K.T. Keller

KTKellerK. T. Keller graduated from Mount Joy High School in 1903 when the high school was housed in two rooms of the Marietta Street elementary and high school building. He was born in 1885, the son of Zachariah W. and Carrie Thuma Keller in Mount Joy. By 1906 he went to work as a clerk at Westinghouse and later became assistant general foreman in the department making engines for Chalmers Company. By 1910 Keller moved to Detroit and took the job of chief inspector of the Detroit Metals Products Co.

By 1911 he started “his climb” in the automobile industry. Walter Chrysler encouraged him to join the Chrysler Corporation, and by 1940, he was president of Chrysler Company. The next year Keller was the highest paid executive in the United States. In the 1940s, he was decorated with the Medal of Merit by the president, named chairman of President Truman’s five-man advisory committee on the Merchant Marine peacetime trade and national security, and named by Forbes magazine as one of America’s 50 foremost business leaders.

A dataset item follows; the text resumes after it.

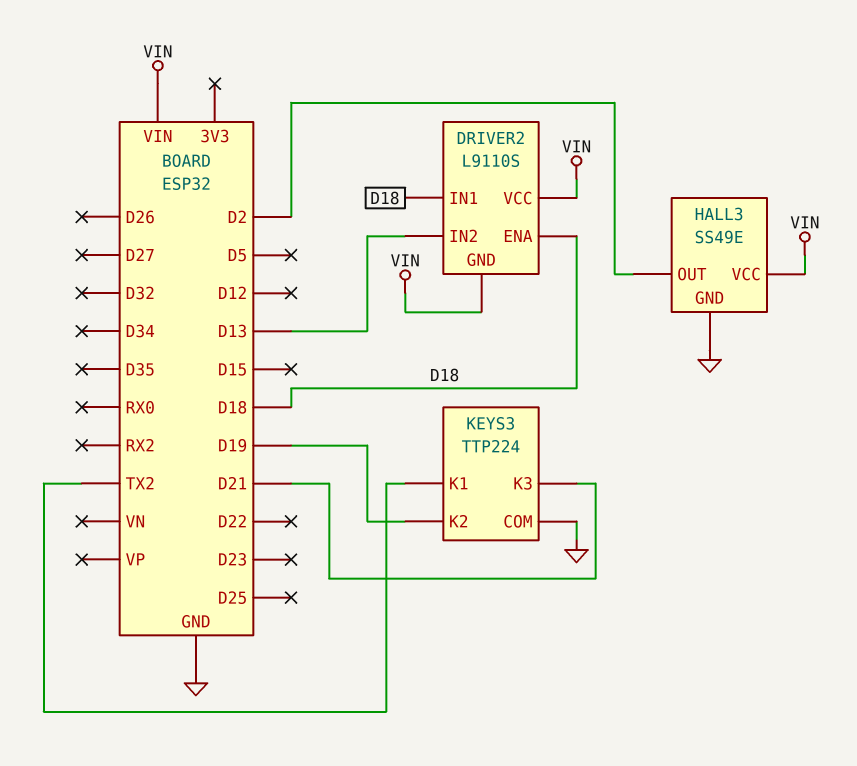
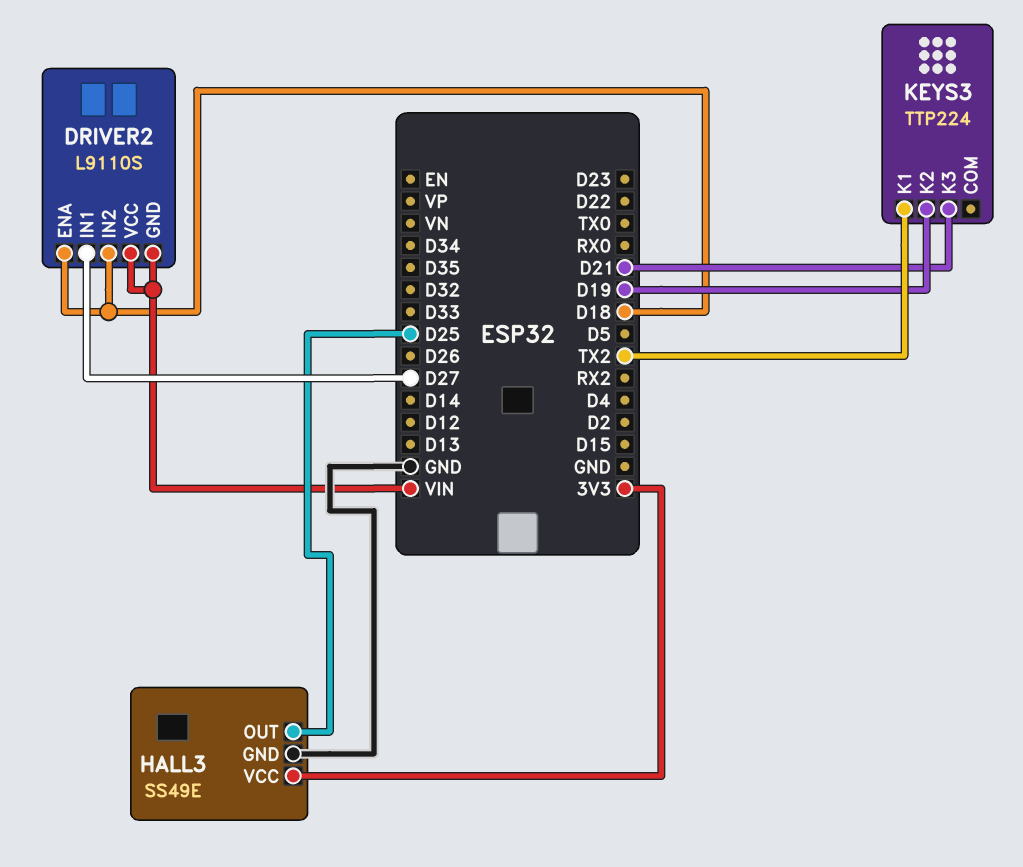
DRIVER2 pin IN1: D18 -> D27
DRIVER2 pin IN2: D13 -> D18
HALL3 pin OUT: D2 -> D25
HALL3 pin VCC: VIN -> 3V3
KEYS3 pin COM: GND -> none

On September 30, 1948, all work halted at noon, businesses and schools closed and 5,000 citizens turned out to honor Mr. Keller during “K. T. Keller Day” in Mount Joy. Governor Duff presented K.T. with a citation naming him official “Pennsylvania Ambassador.” K.T. gave Mount Joy two fire trucks; one in 1935 and one in 1949.
In the 1950s, K.T. Keller became chairman of the Board at Chrysler, and was awarded the rare Gorgas Gold Medal for Distinguished Service to his country.